- Excerpted records
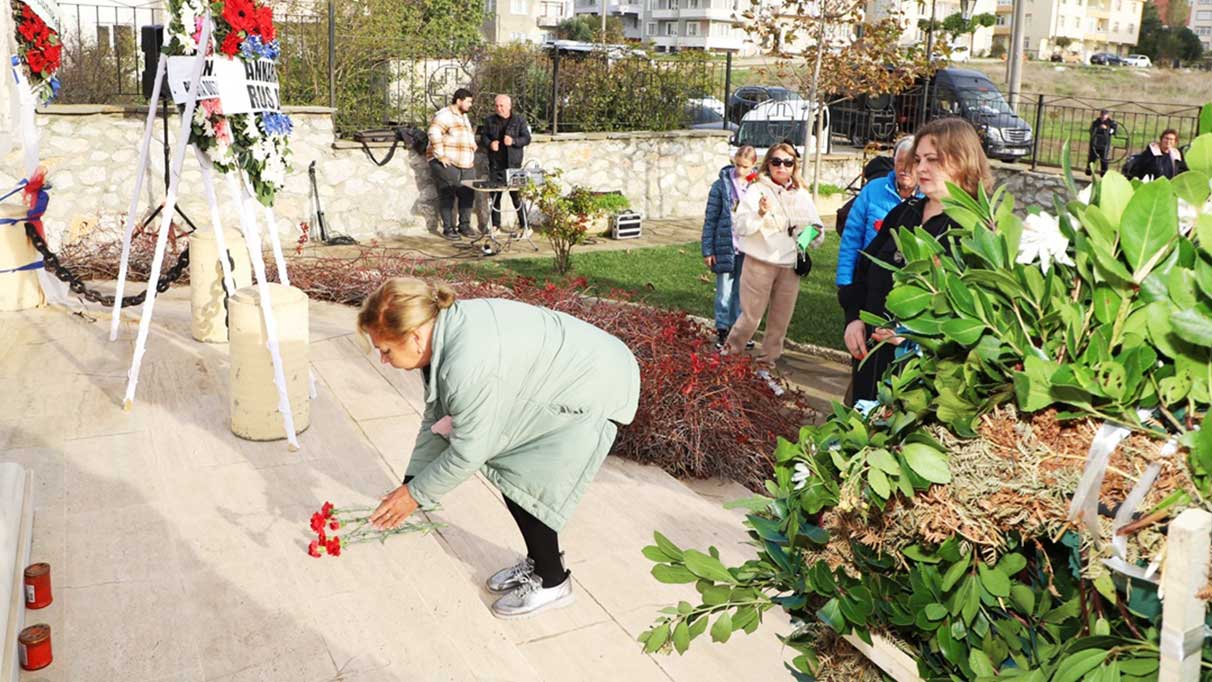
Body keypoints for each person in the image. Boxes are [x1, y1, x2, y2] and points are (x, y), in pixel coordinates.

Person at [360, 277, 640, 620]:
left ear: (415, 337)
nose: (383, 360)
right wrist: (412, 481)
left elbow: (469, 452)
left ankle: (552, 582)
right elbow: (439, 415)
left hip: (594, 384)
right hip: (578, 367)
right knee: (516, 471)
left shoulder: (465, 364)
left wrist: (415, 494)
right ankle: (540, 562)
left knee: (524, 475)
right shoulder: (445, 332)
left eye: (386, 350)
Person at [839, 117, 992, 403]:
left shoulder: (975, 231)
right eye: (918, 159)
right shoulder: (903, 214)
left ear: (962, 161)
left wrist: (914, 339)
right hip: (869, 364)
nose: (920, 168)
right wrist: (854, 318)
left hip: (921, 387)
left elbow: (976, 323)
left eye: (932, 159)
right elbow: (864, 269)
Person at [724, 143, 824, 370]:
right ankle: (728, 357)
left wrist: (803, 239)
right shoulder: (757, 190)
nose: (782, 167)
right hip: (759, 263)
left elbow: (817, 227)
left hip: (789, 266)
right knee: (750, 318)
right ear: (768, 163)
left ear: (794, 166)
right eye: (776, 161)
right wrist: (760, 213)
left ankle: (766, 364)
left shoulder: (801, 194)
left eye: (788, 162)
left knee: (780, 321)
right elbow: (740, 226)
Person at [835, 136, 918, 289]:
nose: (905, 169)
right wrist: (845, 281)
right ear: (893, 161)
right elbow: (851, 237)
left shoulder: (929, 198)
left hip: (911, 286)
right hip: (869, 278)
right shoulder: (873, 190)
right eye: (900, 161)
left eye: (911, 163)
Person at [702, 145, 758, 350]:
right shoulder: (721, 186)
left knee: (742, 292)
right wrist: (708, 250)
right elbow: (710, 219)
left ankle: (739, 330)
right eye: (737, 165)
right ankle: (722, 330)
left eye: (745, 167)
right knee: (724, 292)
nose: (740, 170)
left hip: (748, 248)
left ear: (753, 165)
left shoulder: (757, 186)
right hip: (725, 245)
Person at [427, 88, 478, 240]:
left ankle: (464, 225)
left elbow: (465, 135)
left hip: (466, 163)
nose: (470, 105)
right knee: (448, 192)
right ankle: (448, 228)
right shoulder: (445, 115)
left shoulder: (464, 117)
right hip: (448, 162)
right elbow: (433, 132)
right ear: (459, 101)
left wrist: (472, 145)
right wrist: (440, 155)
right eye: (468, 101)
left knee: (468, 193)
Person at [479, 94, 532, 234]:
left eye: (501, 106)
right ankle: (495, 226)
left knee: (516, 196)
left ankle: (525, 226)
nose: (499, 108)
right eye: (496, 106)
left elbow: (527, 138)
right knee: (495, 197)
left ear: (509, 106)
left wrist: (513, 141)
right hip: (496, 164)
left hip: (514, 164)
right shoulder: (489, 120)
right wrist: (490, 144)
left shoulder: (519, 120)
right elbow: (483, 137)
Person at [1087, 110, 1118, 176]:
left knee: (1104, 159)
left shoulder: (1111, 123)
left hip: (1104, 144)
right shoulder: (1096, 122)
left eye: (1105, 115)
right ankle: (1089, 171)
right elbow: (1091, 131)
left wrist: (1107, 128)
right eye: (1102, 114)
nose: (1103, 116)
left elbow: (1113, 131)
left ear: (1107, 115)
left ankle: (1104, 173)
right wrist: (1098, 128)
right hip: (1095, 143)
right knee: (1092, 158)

---

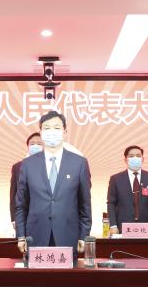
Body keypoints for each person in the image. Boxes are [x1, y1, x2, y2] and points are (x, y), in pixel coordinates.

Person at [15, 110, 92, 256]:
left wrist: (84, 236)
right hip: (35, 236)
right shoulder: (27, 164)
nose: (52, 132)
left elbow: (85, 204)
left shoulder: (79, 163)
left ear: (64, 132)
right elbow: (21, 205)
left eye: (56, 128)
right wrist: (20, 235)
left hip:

---

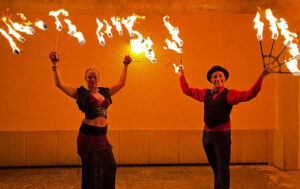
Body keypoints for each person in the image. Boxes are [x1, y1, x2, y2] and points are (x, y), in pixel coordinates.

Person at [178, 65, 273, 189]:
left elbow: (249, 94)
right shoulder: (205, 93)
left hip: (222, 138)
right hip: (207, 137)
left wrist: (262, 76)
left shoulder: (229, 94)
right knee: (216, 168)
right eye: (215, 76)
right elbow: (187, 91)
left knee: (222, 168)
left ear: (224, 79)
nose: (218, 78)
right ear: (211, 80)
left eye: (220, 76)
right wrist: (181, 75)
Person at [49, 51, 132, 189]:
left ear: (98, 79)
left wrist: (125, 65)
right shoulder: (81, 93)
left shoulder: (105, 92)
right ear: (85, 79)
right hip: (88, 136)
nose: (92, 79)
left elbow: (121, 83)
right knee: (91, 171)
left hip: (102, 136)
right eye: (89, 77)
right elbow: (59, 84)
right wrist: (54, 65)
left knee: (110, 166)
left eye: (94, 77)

- Instructions to follow
Would you please copy exactly the part of the entries above that begins at the line containing "left knee: (222, 168)" and ends at the line containing "right ear: (85, 79)", both lines included?

- Task answer
left knee: (222, 168)
left ear: (224, 79)
nose: (218, 78)
right ear: (211, 80)
left eye: (220, 76)
right wrist: (181, 75)
Person at [49, 51, 132, 189]:
left ear: (98, 79)
left wrist: (125, 65)
right shoulder: (81, 93)
left shoulder: (105, 92)
right ear: (85, 79)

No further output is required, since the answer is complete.